When I was in high school – back in the middle of the last century – we had a home poker game that I hated. Everyone else seemed to love this game. But I thought there was something about it that made it antithetical to the natural rules of poker – everyone being for himself. The game was Anaconda.
Anaconda involved passing cards to other players – something I thought should never be allowed. It struck me as an invitation for collusion – or at the very least for punishing someone you didn't like. Even so, I learned to put up with it. And now, like rock and roll that I also detested, I look back on it fondly – if only for nostalgic reasons.
Here's how it's played – or at least how we played. Different groups of players may have had slight variations.
The game was played high low declare.
The dealer dealt seven cards face down to each player. There was a round of betting. Then each player passed three of his cards to his left. There was another round of betting. Then each player passed two cards to his left. There was another round of betting. Finally, the last passing round, and each player passed a final card to his left.
We then added a "roll your own" feature. Each player would then arrange his cards as he wished them to be turned over. He would put his stack down in front of him. The order of the cards could no longer be changed. Each player would then turn over one card. The high hand showing would start the betting as they would in a stud game. There would be a round of betting following each up card that was turned up.
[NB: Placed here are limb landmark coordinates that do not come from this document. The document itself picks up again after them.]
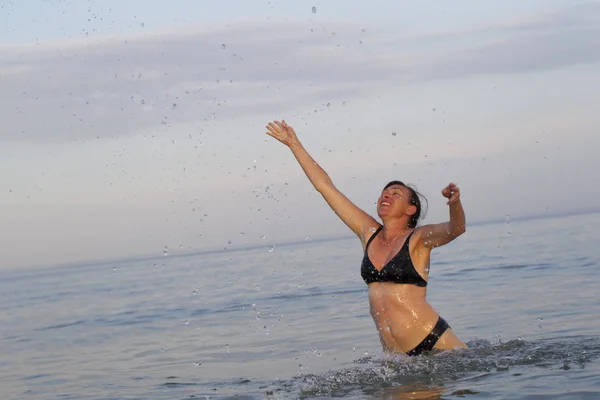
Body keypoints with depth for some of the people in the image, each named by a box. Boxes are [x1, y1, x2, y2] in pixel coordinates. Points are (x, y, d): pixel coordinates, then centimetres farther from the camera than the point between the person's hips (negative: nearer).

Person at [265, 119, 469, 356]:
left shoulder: (418, 239, -1)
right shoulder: (369, 233, 11)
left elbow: (456, 228, -21)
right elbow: (324, 185, 16)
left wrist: (455, 203, -43)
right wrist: (294, 144, 19)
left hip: (435, 341, -5)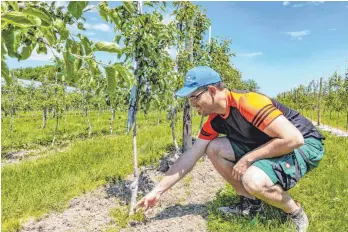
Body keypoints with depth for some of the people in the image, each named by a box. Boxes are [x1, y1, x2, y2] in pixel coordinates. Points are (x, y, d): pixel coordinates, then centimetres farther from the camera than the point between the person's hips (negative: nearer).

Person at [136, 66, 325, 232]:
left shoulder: (248, 102, -29)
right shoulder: (215, 120, -4)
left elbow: (294, 139, -30)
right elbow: (189, 157, -1)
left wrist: (248, 159, -23)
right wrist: (158, 191, -1)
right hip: (271, 147, 8)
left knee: (253, 180, -35)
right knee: (214, 148, -6)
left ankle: (297, 215, -2)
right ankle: (251, 203, 8)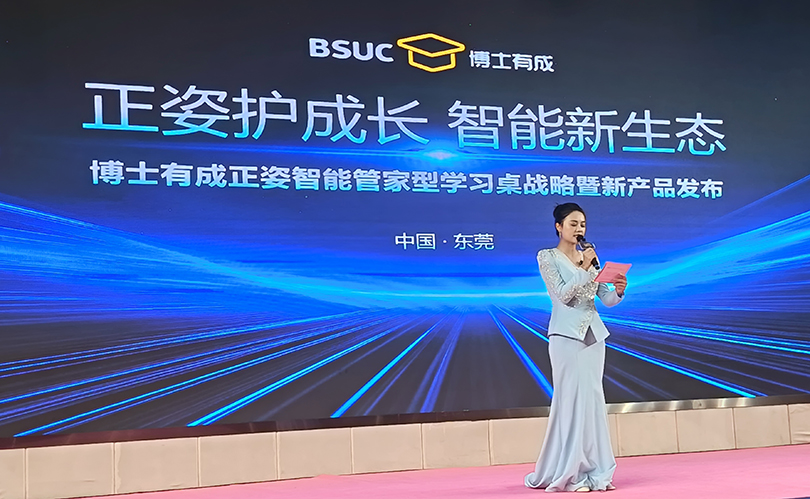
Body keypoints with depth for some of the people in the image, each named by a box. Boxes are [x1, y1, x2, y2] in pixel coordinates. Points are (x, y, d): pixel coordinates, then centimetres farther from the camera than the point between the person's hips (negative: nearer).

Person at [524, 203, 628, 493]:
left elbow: (605, 299, 7)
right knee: (573, 400, -7)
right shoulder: (547, 257, -2)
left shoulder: (589, 257, 13)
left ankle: (592, 471, 11)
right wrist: (584, 269, -16)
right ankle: (571, 473, 0)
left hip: (593, 335, 6)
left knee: (592, 401, 5)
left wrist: (618, 291, -13)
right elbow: (562, 294, -13)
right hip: (566, 336, -5)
We rolled six cards face up and then we declared high, low, or high-low. Following the declare there was a final round of betting with the best declared high hand and the best declared low hand splitting the pot.
The game seemed wild and crazy. But here's the kicker to it all. It was a game that greatly favored the conservative skilled poker player. The winning hand values were quite high, with the passing of cards back and forth. And the conservative player could fold all but the highest value hands. And then, with the seven additional rounds of betting after the cards were passed, he could soak his looser opponents.
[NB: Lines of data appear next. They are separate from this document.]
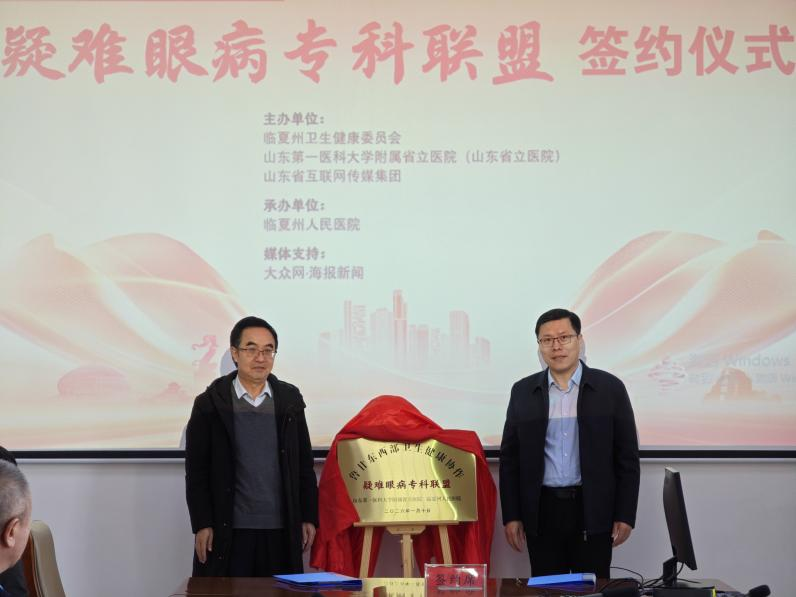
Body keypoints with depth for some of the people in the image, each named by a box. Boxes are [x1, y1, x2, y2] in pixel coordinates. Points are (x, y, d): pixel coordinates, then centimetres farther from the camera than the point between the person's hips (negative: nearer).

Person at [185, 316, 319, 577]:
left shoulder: (290, 400, 7)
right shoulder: (210, 403, 0)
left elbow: (304, 464, 10)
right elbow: (196, 471, -1)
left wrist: (309, 517, 6)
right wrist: (201, 524, -6)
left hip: (282, 529, 2)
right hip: (227, 530, -2)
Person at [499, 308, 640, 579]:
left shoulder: (609, 388, 0)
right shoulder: (523, 392, 4)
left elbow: (627, 457, 1)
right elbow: (510, 458, 6)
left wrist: (625, 515, -3)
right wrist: (511, 516, 1)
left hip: (593, 510, -1)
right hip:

The game also favored the player skilled in reading his opponent for high or low – since he could often sneak in for half the pot by manipulating his opponents with raises while reading the exposed cards. Also, if you were adept enough at poker to think about the cards that you were passed, you could often get a read on what your opponent was holding based on the cards he passed you.
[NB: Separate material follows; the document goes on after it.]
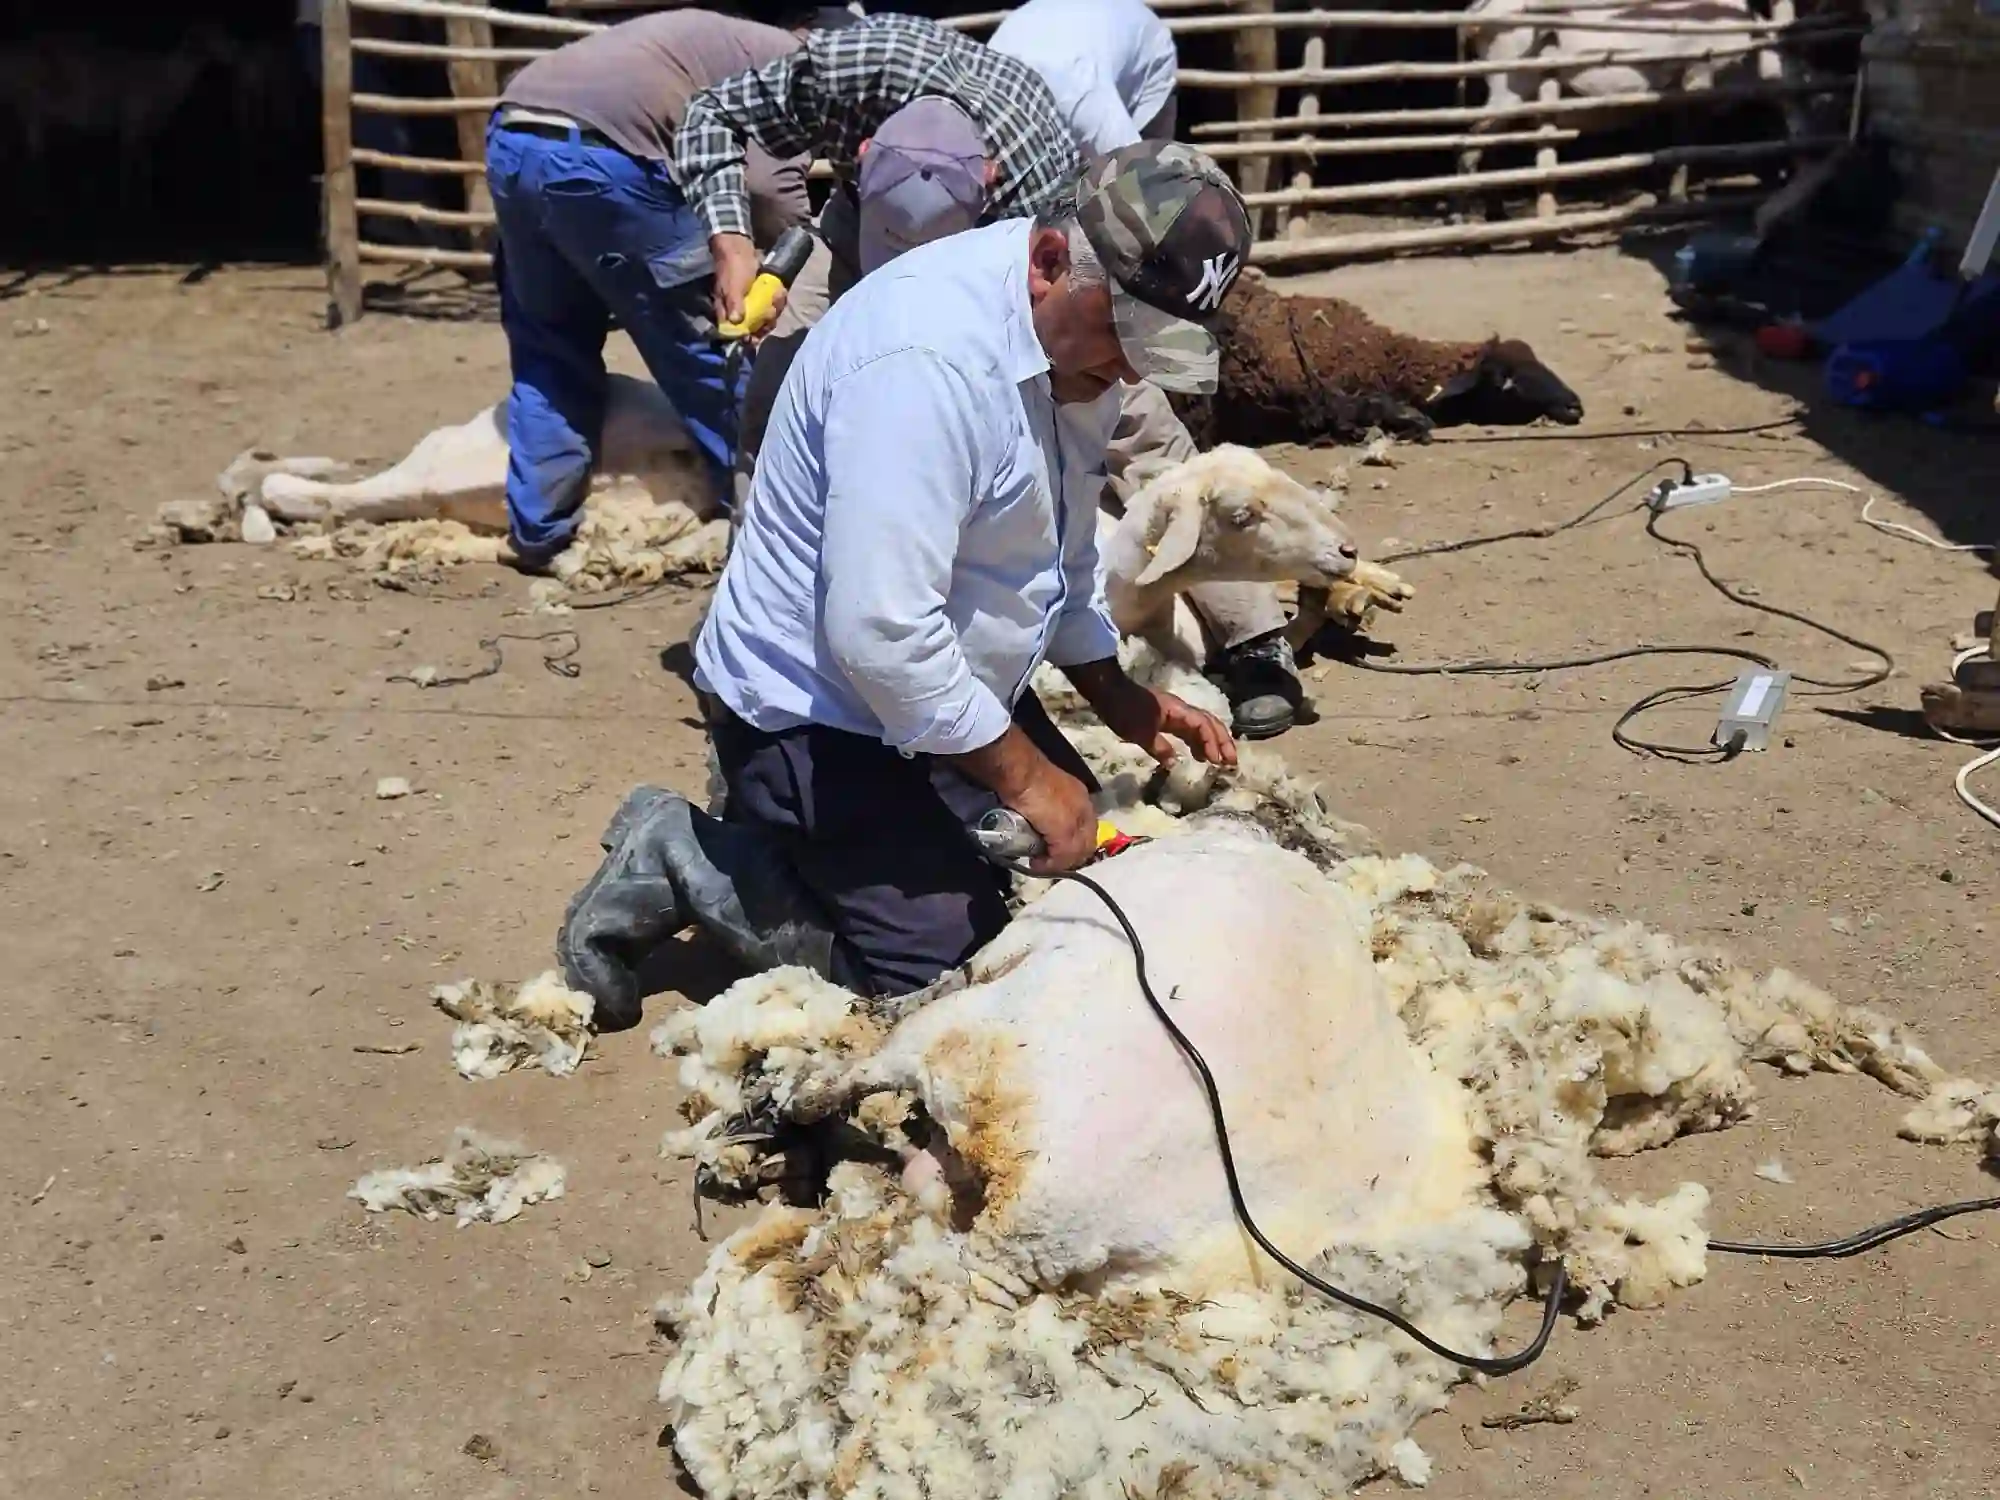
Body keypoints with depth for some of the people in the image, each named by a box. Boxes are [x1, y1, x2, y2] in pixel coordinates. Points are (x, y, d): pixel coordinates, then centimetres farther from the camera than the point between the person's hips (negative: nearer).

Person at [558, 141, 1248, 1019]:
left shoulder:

Say, for example, that your opponent kept passing you high cards. It was a pretty good notion that he was trying to make a really good low. On the other hand, if he passed you low cards he might have either already made a really good low – or he might have been going for a big full house.
With good card memory you could also remember what remained in some of your opponent's hand based on what you passed him. Think about it. If in the final passing round you passed the guy to your left the King of Spades and he had six cards showing at the end – but hadn't exposed the King of Spades, then you knew with certainty what his unexposed card was. That could make a huge difference.
This game is great when your opponents are drunk or not paying attention but you are. It's the perfect game to exploit the skill differential between you and other players. On retrospect, I think I love this game!